Reporter: Ridwan Nanda Mulyana | Editor: Anna Suci Perwitasari
Dalam aturan ini, pemerintah mengatur batas harga dasar (floor price) dengan menetapkan rentang toleransi (buffer) jika harga transaksi lebih dari HPM logam.
"Apabila harga transaksi lebih rendah dari HPM logam pada periode kutipan sesuai harga mineral logam acuan atau terdapat penalti atas mineral pengotor (impurities), penjualan dapat dilakukan di bawah HPM logam dengan selisih paling tinggi 3%," tulis peraturan tersebut yang dikutip Kontan.co.id, Kamis (23/4).
Sementara itu, apabila harga transaki lebih tinggi dari HPM logam pada periode kutipan sesuai harga mineral logam acuan atau etrdapat bonus atas mineral tertentu, penjualan wajib mengikuti harga transaksi diatas HPM logam.

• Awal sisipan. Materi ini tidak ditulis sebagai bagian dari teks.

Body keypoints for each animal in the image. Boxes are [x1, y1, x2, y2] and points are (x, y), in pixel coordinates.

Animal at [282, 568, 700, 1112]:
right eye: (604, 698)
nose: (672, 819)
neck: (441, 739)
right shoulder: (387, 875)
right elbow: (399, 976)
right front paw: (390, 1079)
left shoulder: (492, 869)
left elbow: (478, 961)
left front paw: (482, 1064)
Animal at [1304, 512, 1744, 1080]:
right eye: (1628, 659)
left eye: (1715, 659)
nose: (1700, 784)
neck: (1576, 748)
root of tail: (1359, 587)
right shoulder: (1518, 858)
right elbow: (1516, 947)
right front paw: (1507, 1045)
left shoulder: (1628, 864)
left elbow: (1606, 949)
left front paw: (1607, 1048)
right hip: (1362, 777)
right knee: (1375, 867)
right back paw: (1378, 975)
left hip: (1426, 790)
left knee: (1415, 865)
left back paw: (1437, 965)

Baca Juga: Produksi Nikel Vale Indonesia (INCO) Tumbuh 35% di Kuartal I-2020
Lebih lanjut, Pasal 9B di aturan ini mengatur bahwa pemegang IUP/IUPK OP mineral logam harus menunjuk pihak ketiga sebagai wasit (umpire) yang disepakati bersama dalam kontrak penjualan dengan pihak pembeli di dalam negeri. Pihak ketiga merupakan surveyor yang terdaftar yang ditetapkan oleh Direktur Jenderal.
"Dalam hal terdapat perbedaan hasil verifikasi kualitas Mineral Logam antara Pemegang IUP/IUPK OP Mineral Logam dengan pihak pembeli di
dalam negeri, penentuan kualitas Mineral Logam mengacu pada hasil pengujian yang dilakukan oleh pihak ketiga," tegas Permen ESDM 11/2020 seperti dikutip Kontan.co.id.
Jika ada pihak yang melanggar atau tidak memenuhi aturan tersebut, pemerintah menyiapkan peringatan dan sanksi, mulai dari peringatan tertulis, penghentian sementara sebagian atau seluruh kegiatan usaha, hingga pencabutan izin. Adapun, Permen ESDM Nomor 11 Tahun 2020 ini mulai berlaku setelah 30 hari terhitung sejak tanggal diundangkan.